[Opening SUPPLIED ENTRIES section]

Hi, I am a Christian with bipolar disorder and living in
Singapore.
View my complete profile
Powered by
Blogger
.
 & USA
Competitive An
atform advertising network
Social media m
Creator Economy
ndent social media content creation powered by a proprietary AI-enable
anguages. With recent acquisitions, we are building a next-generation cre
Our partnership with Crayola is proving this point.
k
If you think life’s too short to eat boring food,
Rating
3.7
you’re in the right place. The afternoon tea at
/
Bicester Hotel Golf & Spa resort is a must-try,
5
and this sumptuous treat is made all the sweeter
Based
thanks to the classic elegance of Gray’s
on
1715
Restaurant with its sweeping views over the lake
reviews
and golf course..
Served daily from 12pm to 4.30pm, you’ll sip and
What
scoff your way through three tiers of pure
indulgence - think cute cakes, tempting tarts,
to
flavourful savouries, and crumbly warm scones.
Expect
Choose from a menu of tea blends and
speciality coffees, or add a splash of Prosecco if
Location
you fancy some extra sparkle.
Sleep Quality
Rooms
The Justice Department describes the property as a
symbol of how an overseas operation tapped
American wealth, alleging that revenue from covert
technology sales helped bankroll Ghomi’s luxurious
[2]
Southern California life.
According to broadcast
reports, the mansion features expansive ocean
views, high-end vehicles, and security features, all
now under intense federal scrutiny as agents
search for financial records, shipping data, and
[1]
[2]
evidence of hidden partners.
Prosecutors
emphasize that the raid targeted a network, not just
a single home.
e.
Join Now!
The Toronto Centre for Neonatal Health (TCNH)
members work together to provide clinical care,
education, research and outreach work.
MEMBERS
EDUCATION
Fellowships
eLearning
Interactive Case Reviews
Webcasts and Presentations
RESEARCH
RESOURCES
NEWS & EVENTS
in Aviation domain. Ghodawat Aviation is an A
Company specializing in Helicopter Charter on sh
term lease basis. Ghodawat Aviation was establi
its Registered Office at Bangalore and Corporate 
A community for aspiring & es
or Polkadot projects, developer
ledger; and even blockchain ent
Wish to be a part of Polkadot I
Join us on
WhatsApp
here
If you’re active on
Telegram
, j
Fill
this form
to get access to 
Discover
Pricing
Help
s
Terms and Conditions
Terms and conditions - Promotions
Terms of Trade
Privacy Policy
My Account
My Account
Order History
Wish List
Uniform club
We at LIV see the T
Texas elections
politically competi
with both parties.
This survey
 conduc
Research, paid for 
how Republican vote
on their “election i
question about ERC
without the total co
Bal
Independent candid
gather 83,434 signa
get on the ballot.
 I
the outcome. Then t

[Closing SUPPLIED ENTRIES section]

▶ [TASK BRIEF]:
Report only the number of lines, among the records above, that contain the word "Aviation".

▶ [TASK RESULT]:
2